Testsystem 1: Ein Rechner mit Standard-IDE-Festplatte, die mehrere Partitionen beherbergt, unter anderem eine 5 GByte große Systempartition, 20 GByte für Programme und eine 13,7 GByte große Partition für Office-Daten. Die restlichen rund 80 GByte dienen als Backup-Laufwerk, außerdem ist ein Multiformat-DVD-Brenner für Sicherungen integriert. Die NTFS-Systempartition ist fast komplett genutzt, nur 300 MByte sind noch frei. In der Praxis werden Anwender in dieser Situation schnell noch ein Backup machen wollen, bevor sie die Partition vergrößern.

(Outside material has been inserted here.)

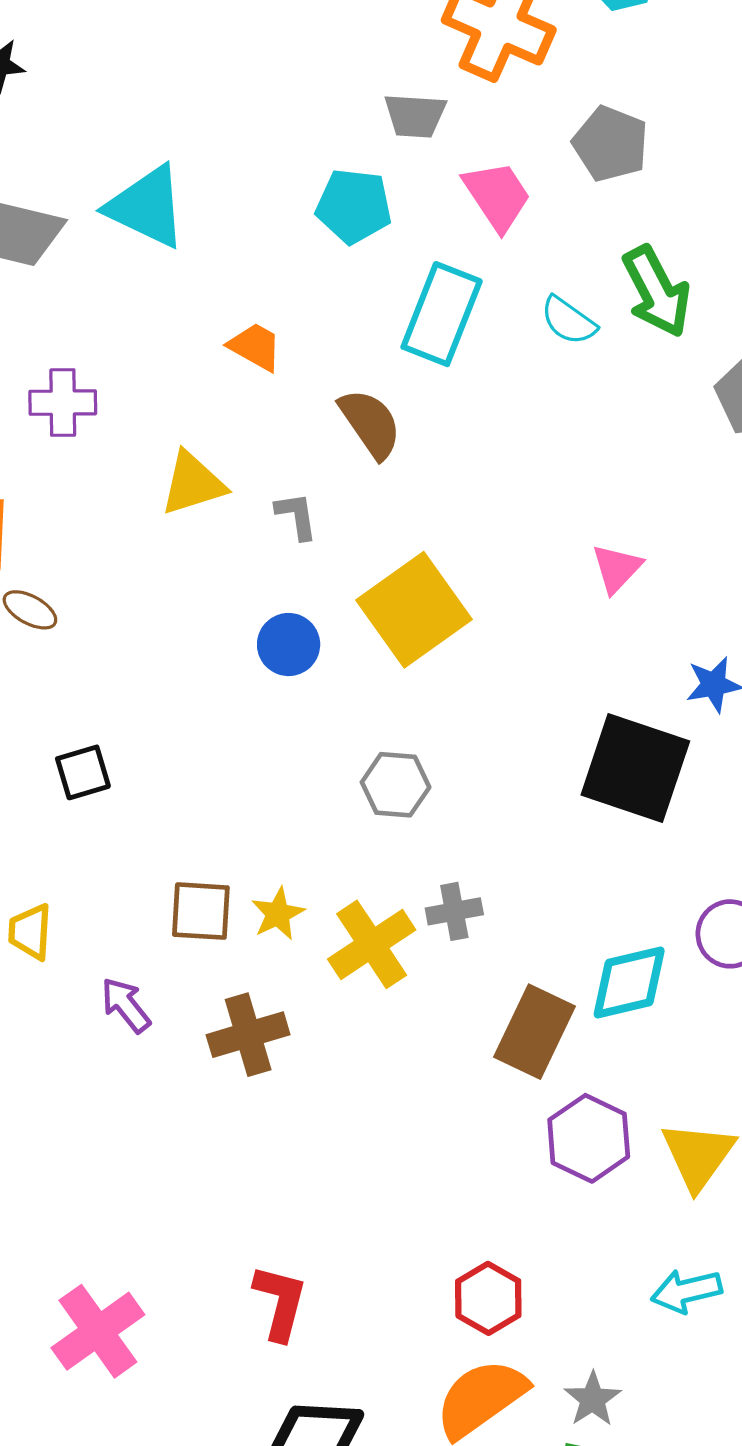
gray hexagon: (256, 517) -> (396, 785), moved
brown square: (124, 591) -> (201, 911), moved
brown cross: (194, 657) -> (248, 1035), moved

Da die 5 GByte im Vergleich zu den heute üblichen Festplattengrößen nicht ins Gewicht fallen, sichert PCpro die Systempartition ohne Kompression, die Datenpartition aber mit maximaler Komprimierung auf die Backup-Festplatte. Dabei spielen die gemessene Zeit und der verbrauchte Speicherplatz eine für die Leistungswertung wichtige Rolle. Die Images werden für weitere Benchmark-Ergebnisse wieder zurückgespielt. Außerdem wichtig: Wie lange brauchen die Programme, um einzelne Verzeichnisse aus dem Image zu restaurieren, und wie schnell klappt das Zurückspielen der Daten von einer DVD.